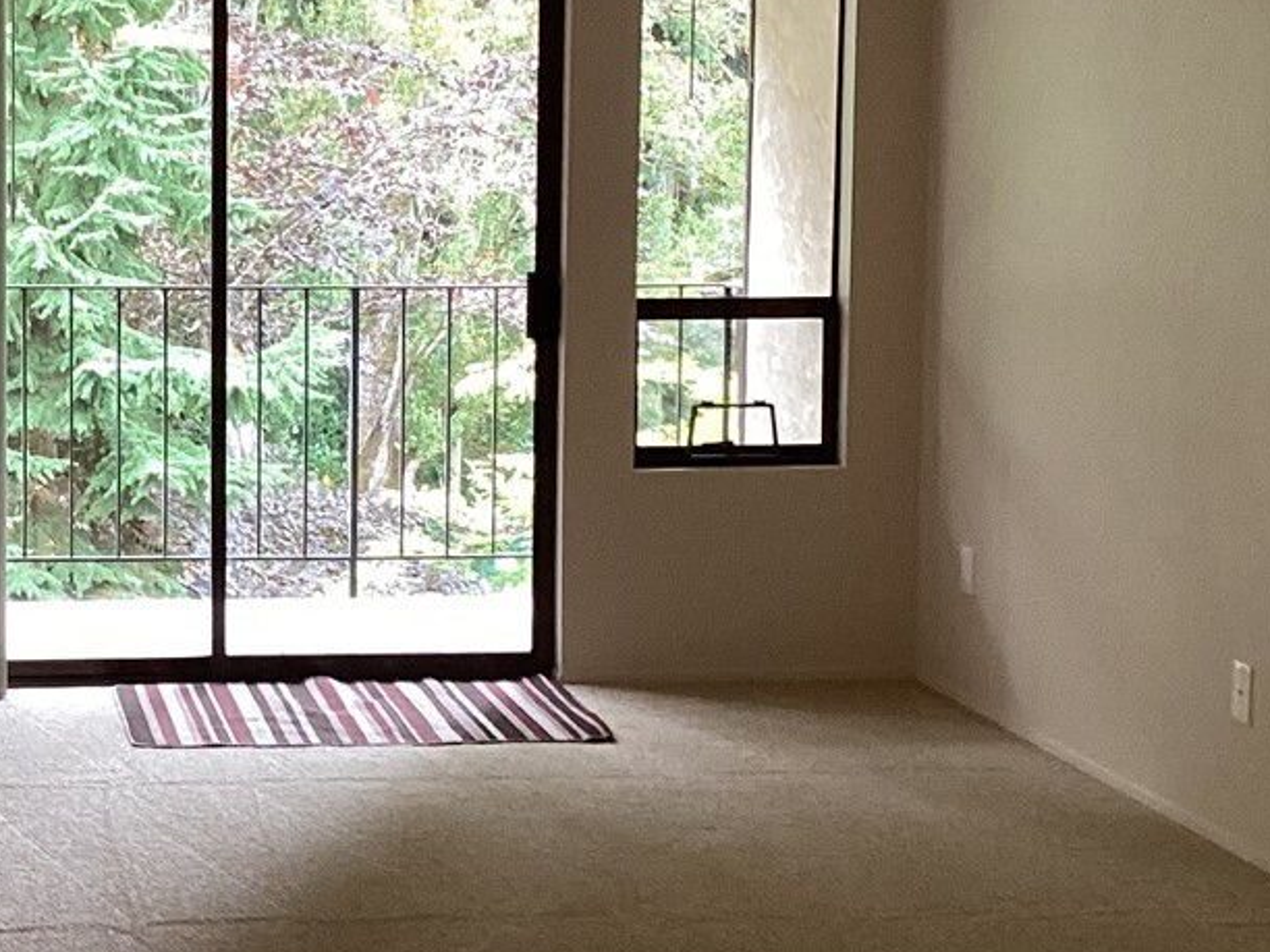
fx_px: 2972
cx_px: 118
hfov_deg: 23.5
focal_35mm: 81
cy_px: 394
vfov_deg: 18.2
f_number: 2.4
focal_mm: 3.3
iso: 125
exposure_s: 1/50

| Task item |
Copy out precisely those lines which run from the one containing "focal_35mm: 81" to the end of the material.

| Expected output |
focal_35mm: 81
cy_px: 394
vfov_deg: 18.2
f_number: 2.4
focal_mm: 3.3
iso: 125
exposure_s: 1/50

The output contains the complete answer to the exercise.